San Juan de la Cruz es el místico más fascinante y enigmático de las letras españolas. Santa Teresa de Jesús clama con admiración: “No lo entiendo. Espiritualiza hasta el extremo”. El Cántico espiritual es su obra cumbre y en sus versos resuena el Cantar de los Cantares y las figuras literarias de la lírica mística musulmana, que explotan el contraste entre la luz y la oscuridad. Se ha dicho que trasfunde el versículo hebreo al castellano, trascendiendo cualquier equivalencia idiomática. Los tratados en prosa (Subida al Monte Carmelo, 1583 y el inconcluso Noche oscura, 1579) solo profundizan el misterio: “Dios excede al entendimiento”. La razón sólo aparta de Dios. Por eso, San Juan de la Cruz juega con la yuxtaposición, la indeterminación, el deliro, la alusión y la analogía. Juan Ramón Jiménez considera que se trata de una “poesía simbolista” y nunca está de más recordar la advertencia del propio San Juan de la Cruz: “Entréme donde no supe”.

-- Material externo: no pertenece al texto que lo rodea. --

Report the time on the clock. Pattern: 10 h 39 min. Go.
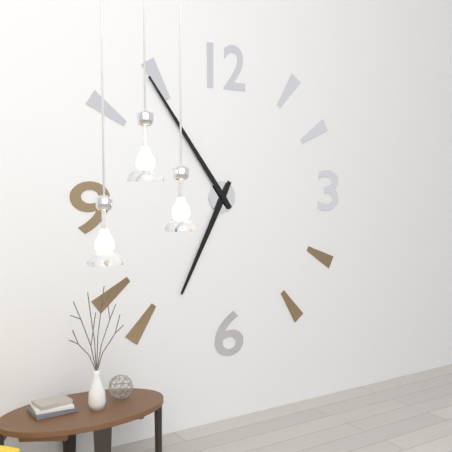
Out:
6 h 54 min
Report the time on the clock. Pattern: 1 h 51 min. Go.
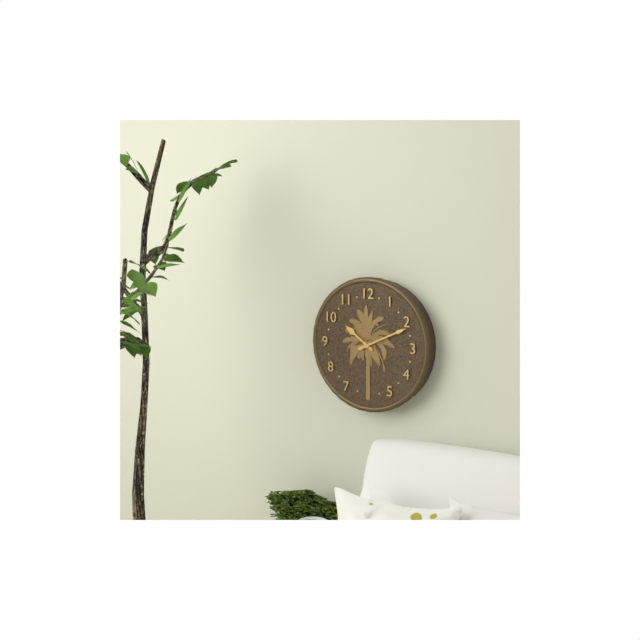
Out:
10 h 11 min
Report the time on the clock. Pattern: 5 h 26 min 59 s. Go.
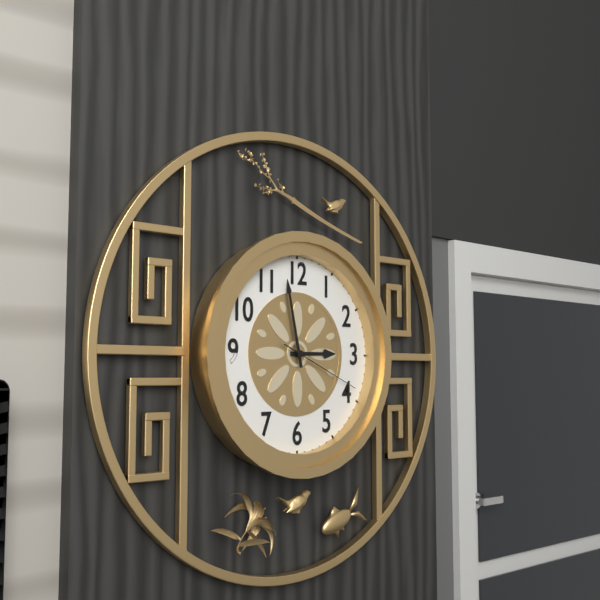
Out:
2 h 58 min 19 s
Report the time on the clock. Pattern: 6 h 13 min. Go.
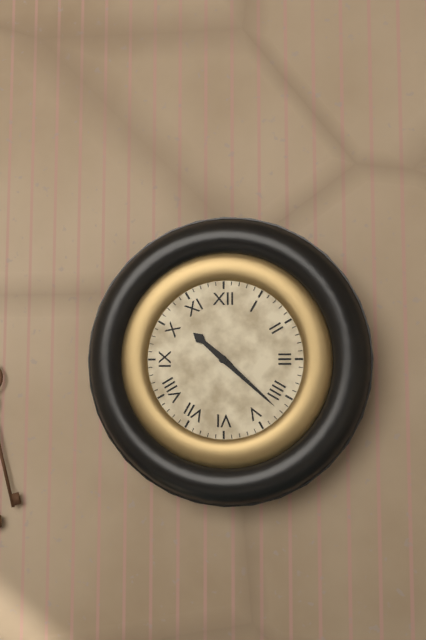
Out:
10 h 22 min
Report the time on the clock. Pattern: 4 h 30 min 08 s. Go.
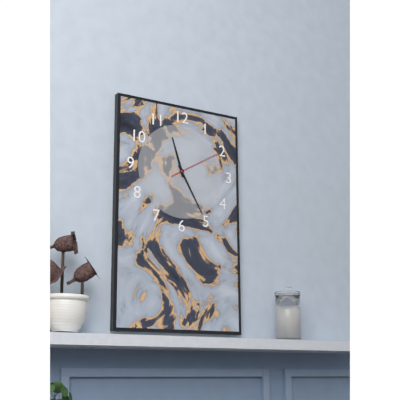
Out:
11 h 25 min 10 s
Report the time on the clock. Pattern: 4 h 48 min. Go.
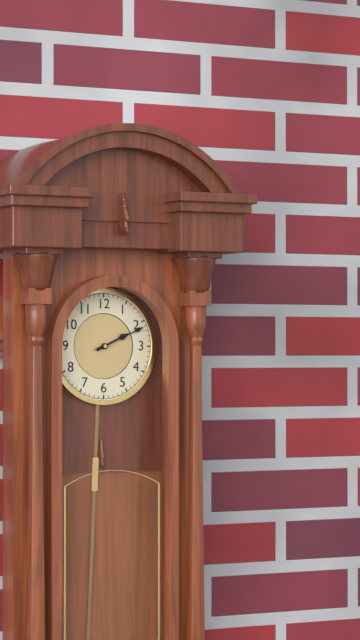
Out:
2 h 11 min
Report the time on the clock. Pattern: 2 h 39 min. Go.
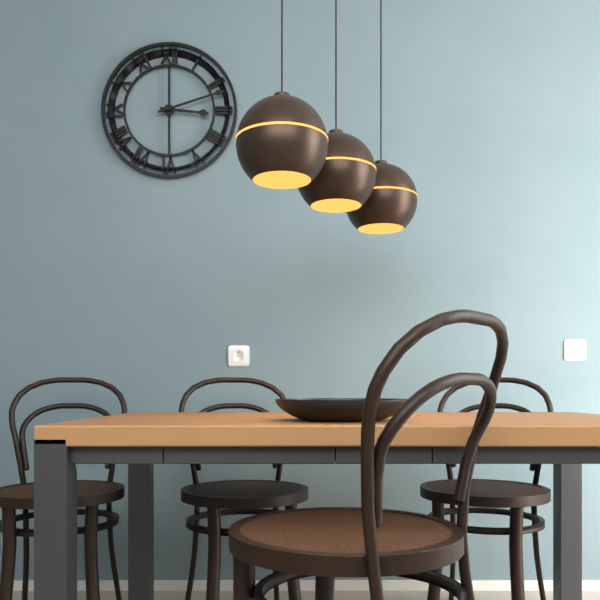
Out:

Hay infinidad de estudios y ediciones de la obra del carmelita descalzo. Me voy a permitir recomendar la bellísima y esmerada edición de la Biblioteca Castro, que ha lanzado una caja con dos tomos, donde se recoge la obra de Santa Teresa de Jesús y San Juan de la Cruz. No es una feliz conjunción, sino una conjunción necesaria, pues ambos místicos se iluminan mutuamente. Los dos buscan la unión con Dios y luchan contra las limitaciones del lenguaje, adoptando soluciones distintas e inevitablemente insatisfactorias, pues lo inefable es una ladera infinita, un camino que sólo puede recorrerse hasta el final con la fe. En el excelente prólogo de Francisco Javier Díez de Revenga, se apunta que el Cántico espiritual es “un poema erótico […] de un alto calado íntimo”. Díez de Revenga cita la inspirada edición de Gerald Brenan, según el cual no hay “palabras superfluas u ornamentales” en el místico, pues el erotismo que se despliega no es el de la experiencia sexual, sino el del Amor a Dios, con su palpitante y misteriosa belleza. Dios parece un cachivache inútil en el siglo XXI, pero la literatura, la filosofía, la ciencia y el arte no cesan de dialogar con la única alternativa capaz de neutralizar el pesimismo y abrir la puerta a la esperanza.